Я вспомнил полубезумный взгляд палача, его постоянное, захлеснувшее его, ожидание смерти и необдуманно сказал:
— Что же вы его, наконец, не прикончите?
Староста поглядел на меня насмешливо и сожалительно.
— Чудак-человек! — улыбнулся он: — Так зачем же мы такому гаду облегченье делать будем? Если пришить его, это ему прямо благодеяние. Нет, пущай, падина, чувствует!..
На будущий год, на большом якутском этапе, встретился я с этим старостой. Встреча была самая родственная и радостная: как же, одну баланду хлебали!
После разных распросов о том, о сем, спросил я, между прочим, и о палаче:
— Все еще пытаете его?
— Нет, — огорченно ответил мой знакомый, — освободился, гадюка! Изловчился, веревочку себе раздобыл и удавился на спинке койки...
Я вспомнил, мерцающие в сумраке барака, дикие глаза, вспомнил зашибленностъ и убивающий страх, притаившиеся во всей фигуре, во всех движениях, тогдашнего моего соседа по больничному бараку и поверил в мудрость жестоких тюремных законов.
Справедливость
Эту коротенькую историю рассказал мне на этапе, в пахучий звездный августовский вечер, старик Громов, белый, крепкозубый тюремный патриарх. Рассказал со свойственным ему эпическим спокойствием, без отступлений, философствований и литературных прикрас.
— Видал ты, сынок мой, какие бывают катавасии. Единыжды у нас такое было, что вот был человек и изничтожился без всяких следов, словно растаял...
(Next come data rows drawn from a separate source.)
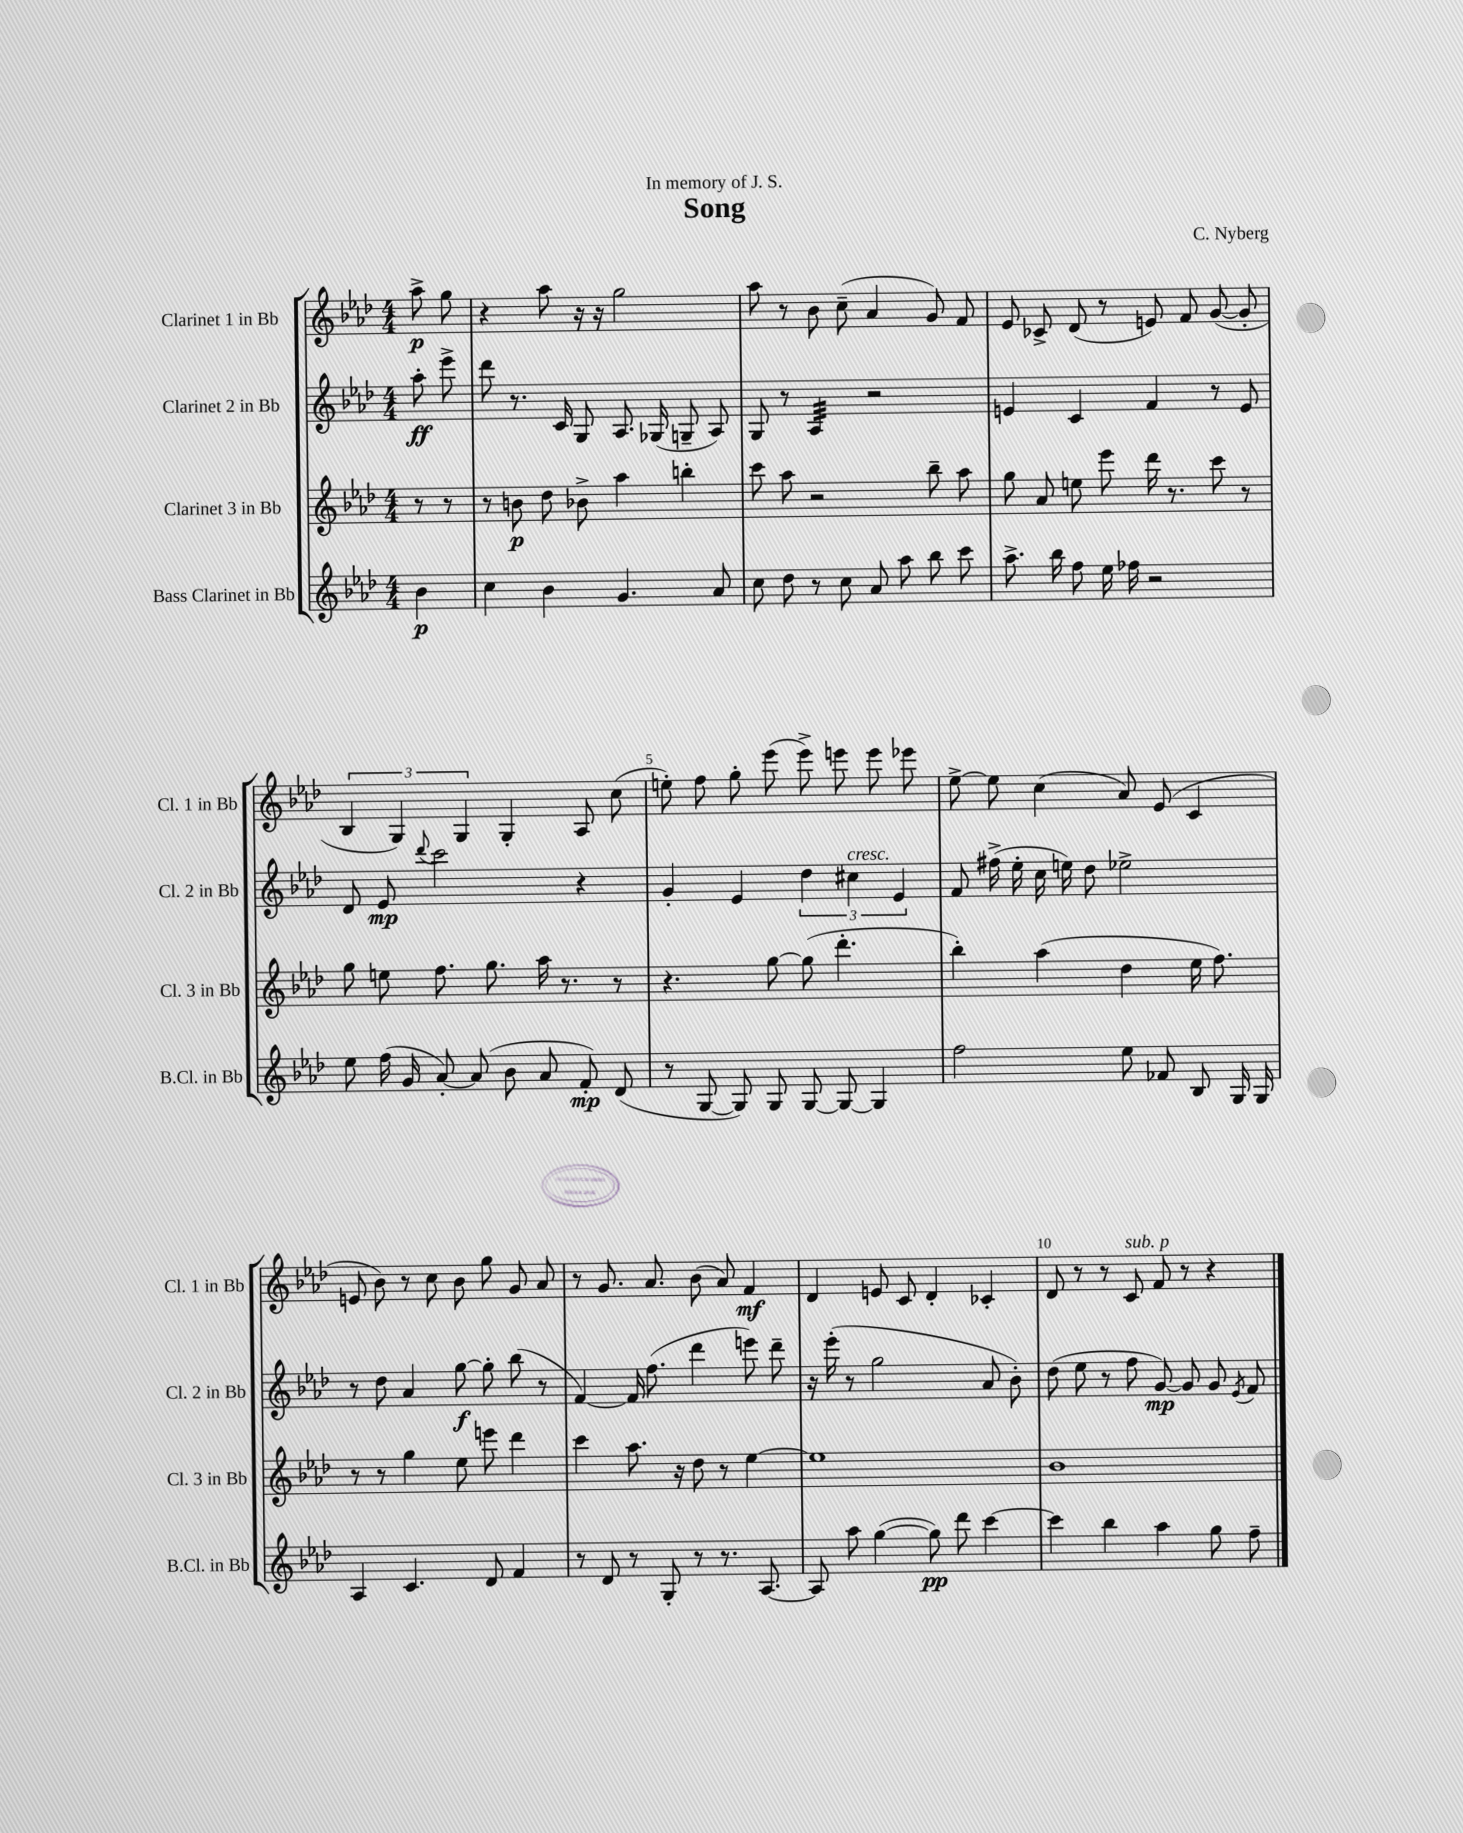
\header { title = "Song" composer = "C. Nyberg" dedication = "In memory of J. S." }
<<
\new StaffGroup <<
\new Staff = "s0" \with { instrumentName = "Clarinet 1 in Bb" shortInstrumentName = "Cl. 1 in Bb" } {
    \clef treble \key aes \major \numericTimeSignature \time 4/4 \partial 4
    \autoBeamOff aes''8->\p g''8 |
    r4 aes''8 r16 r16 g''2 |
    aes''8 r8 bes'8 c''8--( aes'4 g'8) f'8 |
    ees'8 ces'8-> des'8( r8 e'8) f'8 g'8~( g'8-. |
    \tuplet 3/2 { bes4 g4) g4 } g4-. aes8 c''8( |
    e''8-.) f''8 g''8-. ees'''8( ees'''8->) e'''8 e'''8 ees'''8 |
    ees''8~-> ees''8 c''4( aes'8) ees'8( c'4 |
    e'8 bes'8) r8 c''8 bes'8 g''8 g'8 aes'8 |
    r8 g'8. aes'8. bes'8( aes'8) f'4\mf |
    des'4 e'8 c'8 des'4-. ces'4-. |
    des'8 r8 r8 c'8^\markup { \italic "sub. p" } f'8 r8 r4 \bar "|." |
}
\new Staff = "s1" \with { instrumentName = "Clarinet 2 in Bb" shortInstrumentName = "Cl. 2 in Bb" } {
    \clef treble \key aes \major \numericTimeSignature \time 4/4 \partial 4
    \autoBeamOff aes''8-.\ff ees'''8-> |
    des'''8 r8. c'16 g8 aes8. ges16( g8-- aes8) |
    g8 r8 aes4:32 r2 |
    e'4 c'4 f'4 r8 e'8 |
    des'8 ees'8\mp \appoggiatura { des'''8 } c'''2 r4 |
    g'4-. ees'4 \tuplet 3/2 { des''4 cis''4^\markup { \italic "cresc." } ees'4 } |
    f'8 fis''16->( ees''16-. c''16 e''16) des''8 ees''2-> |
    r8 des''8 aes'4 g''8~\f g''8-. bes''8( r8 |
    f'4~) f'16 f''8.( des'''4 e'''8) des'''8-- |
    r16 ees'''16-.( r8 g''2 aes'8 bes'8-.) |
    des''8( ees''8 r8 f''8 g'8~\mp) g'8 g'8 \acciaccatura { ees'8 } f'8 \bar "|." |
}
\new Staff = "s2" \with { instrumentName = "Clarinet 3 in Bb" shortInstrumentName = "Cl. 3 in Bb" } {
    \clef treble \key aes \major \numericTimeSignature \time 4/4 \partial 4
    \autoBeamOff r8 r8 |
    r8 b'8\p des''8 bes'8-> aes''4 b''4-. |
    c'''8 aes''8 r2 bes''8-- aes''8 |
    g''8 aes'8 e''8 ees'''8 des'''16 r8. c'''8 r8 |
    g''8 e''8 f''8. g''8. aes''16 r8. r8 |
    r4. g''8~ g''8( des'''4.-. |
    bes''4-.) aes''4( des''4 ees''16 f''8.) |
    r8 r8 g''4 ees''8 e'''8 des'''4 |
    c'''4 aes''8. r16 des''8 r8 ees''4~ |
    ees''1 |
    bes'1 \bar "|." |
}
\new Staff = "s3" \with { instrumentName = "Bass Clarinet in Bb" shortInstrumentName = "B.Cl. in Bb" } {
    \clef treble \key aes \major \numericTimeSignature \time 4/4 \partial 4
    \autoBeamOff bes'4\p |
    c''4 bes'4 g'4. aes'8 |
    c''8 des''8 r8 c''8 aes'8 aes''8 bes''8 c'''8 |
    aes''8.-> bes''16 f''8 ees''16 fes''16 r2 |
    ees''8 f''16( g'16 aes'8~-.) aes'8( bes'8 aes'8 f'8-.\mp) des'8( |
    r8 g8~ g8) g8 g8~ g8~ g4 |
    f''2 ees''8 fes'8 bes8 g16 g16 |
    aes4 c'4. des'8 f'4 |
    r8 des'8 r8 g8-. r8 r8. aes8.~ |
    aes8 aes''8 g''4~( g''8\pp) des'''8 c'''4~ |
    c'''4 bes''4 aes''4 g''8 f''8-- \bar "|." |
}
>>
>>
\layout { \context { \Score \override BarNumber.break-visibility = ##(#f #t #t) barNumberVisibility = #(every-nth-bar-number-visible 5) } }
Ну, устраивали мы, примером говоря, побег. Обладили мы все, как следовает, расплантовали, то, пятое, десятое. И выходит, что, как к концу дело склонилось, у нас вышла полная и окончательная засыпка. Ясное дело, обидно нам, досадно, но, окромя этого, запало нам в голову:
— А кто же застукал? С которой стороны ветер дует?
Перебрали мы всех каморных жителей, того, другого. Пощупали у соседей — всё, как быдто, благополучно, все благонадежны. Надо бы нам успокоиться и отстать от следствия, но, главное дело, вошли мы в азарт: шутка ли, все было так хорошо облажено, и завелась этакая гадина, что обчественное дело подкачала. А по всему течению обстоятельств твердо мы убедились, что действовали тут нечистые руки, есть, непременно есть возле этого дела лягавый.
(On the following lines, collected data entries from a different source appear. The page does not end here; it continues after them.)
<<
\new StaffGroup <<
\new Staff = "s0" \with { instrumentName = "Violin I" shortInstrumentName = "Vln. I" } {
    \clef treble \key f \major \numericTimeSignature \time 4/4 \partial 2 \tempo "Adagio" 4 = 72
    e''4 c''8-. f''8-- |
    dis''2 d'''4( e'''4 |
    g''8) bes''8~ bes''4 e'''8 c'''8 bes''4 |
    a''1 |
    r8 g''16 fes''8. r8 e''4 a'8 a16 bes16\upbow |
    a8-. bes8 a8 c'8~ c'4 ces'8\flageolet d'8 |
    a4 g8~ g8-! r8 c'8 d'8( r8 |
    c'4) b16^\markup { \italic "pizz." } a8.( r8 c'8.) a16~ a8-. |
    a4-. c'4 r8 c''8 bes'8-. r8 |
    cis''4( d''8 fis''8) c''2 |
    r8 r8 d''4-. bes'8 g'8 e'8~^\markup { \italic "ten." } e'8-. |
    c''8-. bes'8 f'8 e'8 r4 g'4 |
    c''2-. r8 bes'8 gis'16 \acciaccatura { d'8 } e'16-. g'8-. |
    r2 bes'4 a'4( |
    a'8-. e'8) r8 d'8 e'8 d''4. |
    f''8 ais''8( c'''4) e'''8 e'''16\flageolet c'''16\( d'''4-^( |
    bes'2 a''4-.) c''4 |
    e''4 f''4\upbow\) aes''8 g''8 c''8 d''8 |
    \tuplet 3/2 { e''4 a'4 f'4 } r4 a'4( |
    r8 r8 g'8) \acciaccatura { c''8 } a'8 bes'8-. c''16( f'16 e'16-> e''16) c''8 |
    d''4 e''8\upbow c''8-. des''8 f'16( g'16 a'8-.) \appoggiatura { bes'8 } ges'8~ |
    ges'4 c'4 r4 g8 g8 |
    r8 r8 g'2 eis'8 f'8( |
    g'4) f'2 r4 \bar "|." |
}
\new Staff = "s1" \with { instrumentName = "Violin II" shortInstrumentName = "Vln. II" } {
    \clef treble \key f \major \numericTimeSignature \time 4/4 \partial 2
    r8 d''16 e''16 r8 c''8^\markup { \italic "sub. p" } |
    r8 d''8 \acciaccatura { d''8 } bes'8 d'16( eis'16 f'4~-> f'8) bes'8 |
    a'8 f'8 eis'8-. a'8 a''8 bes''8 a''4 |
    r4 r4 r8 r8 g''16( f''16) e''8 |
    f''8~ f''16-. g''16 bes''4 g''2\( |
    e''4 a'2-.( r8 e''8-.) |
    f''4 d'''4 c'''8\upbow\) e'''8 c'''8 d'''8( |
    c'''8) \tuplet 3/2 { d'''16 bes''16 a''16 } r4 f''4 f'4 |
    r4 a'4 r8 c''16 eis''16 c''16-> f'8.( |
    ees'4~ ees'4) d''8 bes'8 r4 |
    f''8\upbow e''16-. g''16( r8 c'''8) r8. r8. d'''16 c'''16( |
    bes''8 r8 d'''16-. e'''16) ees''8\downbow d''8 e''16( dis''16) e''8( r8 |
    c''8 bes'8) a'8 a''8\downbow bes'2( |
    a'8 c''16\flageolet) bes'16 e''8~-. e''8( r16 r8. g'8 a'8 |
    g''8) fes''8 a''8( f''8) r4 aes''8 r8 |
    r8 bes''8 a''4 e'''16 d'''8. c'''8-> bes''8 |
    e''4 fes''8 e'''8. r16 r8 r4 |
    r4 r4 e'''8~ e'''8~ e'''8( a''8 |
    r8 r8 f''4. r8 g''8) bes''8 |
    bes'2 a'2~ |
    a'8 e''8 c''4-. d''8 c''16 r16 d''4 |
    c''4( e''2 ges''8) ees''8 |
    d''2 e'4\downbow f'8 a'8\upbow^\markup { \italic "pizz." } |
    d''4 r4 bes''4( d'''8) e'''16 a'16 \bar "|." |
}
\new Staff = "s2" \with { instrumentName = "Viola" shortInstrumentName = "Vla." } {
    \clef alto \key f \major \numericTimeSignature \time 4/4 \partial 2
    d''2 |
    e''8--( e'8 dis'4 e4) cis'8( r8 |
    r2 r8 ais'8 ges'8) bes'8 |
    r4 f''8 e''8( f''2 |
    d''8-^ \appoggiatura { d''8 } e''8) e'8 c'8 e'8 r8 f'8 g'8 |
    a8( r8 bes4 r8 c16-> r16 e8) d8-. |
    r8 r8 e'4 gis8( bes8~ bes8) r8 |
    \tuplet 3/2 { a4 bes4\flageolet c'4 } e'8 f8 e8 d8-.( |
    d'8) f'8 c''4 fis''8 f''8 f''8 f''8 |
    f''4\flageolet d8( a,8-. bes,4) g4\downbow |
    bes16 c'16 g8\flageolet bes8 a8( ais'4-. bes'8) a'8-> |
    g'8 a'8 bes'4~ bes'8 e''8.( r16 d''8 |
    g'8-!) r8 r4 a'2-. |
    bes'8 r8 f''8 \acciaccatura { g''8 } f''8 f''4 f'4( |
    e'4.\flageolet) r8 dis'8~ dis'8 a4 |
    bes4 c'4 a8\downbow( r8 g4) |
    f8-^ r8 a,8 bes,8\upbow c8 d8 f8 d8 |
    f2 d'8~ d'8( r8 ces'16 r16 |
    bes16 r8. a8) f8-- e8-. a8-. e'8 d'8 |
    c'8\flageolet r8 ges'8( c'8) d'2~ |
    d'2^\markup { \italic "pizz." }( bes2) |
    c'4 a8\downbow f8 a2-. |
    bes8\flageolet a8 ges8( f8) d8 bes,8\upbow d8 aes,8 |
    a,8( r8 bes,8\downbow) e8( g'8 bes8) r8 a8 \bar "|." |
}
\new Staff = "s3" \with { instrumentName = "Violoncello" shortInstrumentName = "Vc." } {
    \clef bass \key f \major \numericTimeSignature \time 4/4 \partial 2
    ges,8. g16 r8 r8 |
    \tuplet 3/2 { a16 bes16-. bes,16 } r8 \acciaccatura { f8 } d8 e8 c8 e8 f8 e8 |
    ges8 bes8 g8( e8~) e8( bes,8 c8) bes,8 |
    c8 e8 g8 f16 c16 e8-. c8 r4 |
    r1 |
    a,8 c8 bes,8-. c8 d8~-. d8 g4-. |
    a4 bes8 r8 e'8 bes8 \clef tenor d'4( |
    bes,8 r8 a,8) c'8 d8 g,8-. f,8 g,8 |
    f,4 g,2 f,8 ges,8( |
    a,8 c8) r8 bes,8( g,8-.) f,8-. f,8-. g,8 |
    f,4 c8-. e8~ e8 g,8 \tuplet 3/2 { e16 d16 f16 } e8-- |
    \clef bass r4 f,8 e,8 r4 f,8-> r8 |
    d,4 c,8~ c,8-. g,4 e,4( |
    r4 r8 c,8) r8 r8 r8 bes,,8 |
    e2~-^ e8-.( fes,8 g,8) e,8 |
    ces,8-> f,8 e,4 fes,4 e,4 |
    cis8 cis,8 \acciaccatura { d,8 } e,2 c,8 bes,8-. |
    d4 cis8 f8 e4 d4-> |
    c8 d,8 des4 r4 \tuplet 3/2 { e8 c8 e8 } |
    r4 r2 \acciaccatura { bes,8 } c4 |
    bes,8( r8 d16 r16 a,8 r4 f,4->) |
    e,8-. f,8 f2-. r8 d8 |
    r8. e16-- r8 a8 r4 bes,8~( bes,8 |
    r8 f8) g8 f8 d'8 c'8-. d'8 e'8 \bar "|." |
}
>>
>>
Конечно, сгоряча поискавши и не найдя гадину, попритихли мы: мол, ну, что же делать, не нашли, значит, нету. А тем временем взяли на глаз всю камору.
Туг вышли из карцеров наши, достоверные которые и бывалые, и совместно пошел у нас тихий надзор.
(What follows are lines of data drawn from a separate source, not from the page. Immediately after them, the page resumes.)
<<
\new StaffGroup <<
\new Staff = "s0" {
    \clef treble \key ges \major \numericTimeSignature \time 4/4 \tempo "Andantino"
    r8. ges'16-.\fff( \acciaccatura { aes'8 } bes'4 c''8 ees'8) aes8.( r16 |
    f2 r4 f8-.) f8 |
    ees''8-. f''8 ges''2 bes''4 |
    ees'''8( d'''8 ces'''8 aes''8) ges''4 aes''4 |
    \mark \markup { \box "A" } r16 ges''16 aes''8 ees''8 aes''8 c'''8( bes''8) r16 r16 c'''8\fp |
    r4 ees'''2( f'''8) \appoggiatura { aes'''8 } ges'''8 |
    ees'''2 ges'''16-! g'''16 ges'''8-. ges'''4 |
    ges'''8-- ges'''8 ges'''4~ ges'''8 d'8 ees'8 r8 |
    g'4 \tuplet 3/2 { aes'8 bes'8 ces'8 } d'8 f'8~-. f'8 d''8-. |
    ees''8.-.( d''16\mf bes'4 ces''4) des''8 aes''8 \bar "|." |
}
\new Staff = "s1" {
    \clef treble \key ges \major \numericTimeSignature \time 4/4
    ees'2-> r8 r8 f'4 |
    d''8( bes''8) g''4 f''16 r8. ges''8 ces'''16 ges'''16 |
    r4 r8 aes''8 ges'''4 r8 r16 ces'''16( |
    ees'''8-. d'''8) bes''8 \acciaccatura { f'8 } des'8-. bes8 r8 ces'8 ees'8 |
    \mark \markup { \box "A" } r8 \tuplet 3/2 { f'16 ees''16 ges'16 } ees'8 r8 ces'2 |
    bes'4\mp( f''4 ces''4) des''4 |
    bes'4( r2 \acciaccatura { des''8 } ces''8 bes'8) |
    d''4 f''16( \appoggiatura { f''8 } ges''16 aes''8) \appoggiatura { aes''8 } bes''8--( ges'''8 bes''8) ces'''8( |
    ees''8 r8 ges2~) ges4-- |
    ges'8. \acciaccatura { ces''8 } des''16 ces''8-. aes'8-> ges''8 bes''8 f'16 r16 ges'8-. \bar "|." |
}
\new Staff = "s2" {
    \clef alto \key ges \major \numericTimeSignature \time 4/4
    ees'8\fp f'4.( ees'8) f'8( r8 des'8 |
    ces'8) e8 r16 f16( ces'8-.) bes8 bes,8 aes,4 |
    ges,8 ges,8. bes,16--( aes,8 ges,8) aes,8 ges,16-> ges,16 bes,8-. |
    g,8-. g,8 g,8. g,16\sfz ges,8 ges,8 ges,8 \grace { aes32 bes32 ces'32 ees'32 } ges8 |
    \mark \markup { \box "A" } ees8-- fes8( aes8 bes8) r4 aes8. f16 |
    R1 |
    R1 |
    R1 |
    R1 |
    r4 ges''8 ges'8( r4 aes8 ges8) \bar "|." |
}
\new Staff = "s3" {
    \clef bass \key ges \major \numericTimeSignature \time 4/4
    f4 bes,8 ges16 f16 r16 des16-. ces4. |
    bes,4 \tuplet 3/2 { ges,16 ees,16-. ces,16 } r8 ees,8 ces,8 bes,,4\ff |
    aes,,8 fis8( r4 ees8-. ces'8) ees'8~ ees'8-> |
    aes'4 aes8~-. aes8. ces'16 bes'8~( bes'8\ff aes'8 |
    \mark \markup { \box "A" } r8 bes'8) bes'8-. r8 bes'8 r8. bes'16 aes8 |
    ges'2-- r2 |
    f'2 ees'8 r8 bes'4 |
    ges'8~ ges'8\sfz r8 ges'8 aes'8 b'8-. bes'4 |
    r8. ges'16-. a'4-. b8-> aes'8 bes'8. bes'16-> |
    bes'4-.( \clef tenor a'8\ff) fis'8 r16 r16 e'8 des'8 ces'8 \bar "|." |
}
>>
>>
Глядели мы, подглядывали, следили, и вот замечаем мы, сынок мой, единыжды неаккуратный поступок у рыженького одного, в нашей же каморе который.
Тихий он был, смирный и ничем себя не объявлял. По денежному делу он сидел: то ли сумму какую-то казенную проиграл, то ли сундук пощупал. Словом, арестант средний. И в мыслях у нас ни у кого против него не было. А тут вдруг, пожалуйте:
Сменился у нас помощник. Ну, нам какое дело, пущай сменяется. Но выходит так: явился новый, а на завтрашний день зовут рыженького, нашего-то, в контору. Пошел он, недолго (действительно, что понапрасну говорить — недолго) пробыл он там и вернулся. А вернулся весь какой-то смутный, покраснел весь, глаза ото всех прячет и об деле своем никому не рассказывает.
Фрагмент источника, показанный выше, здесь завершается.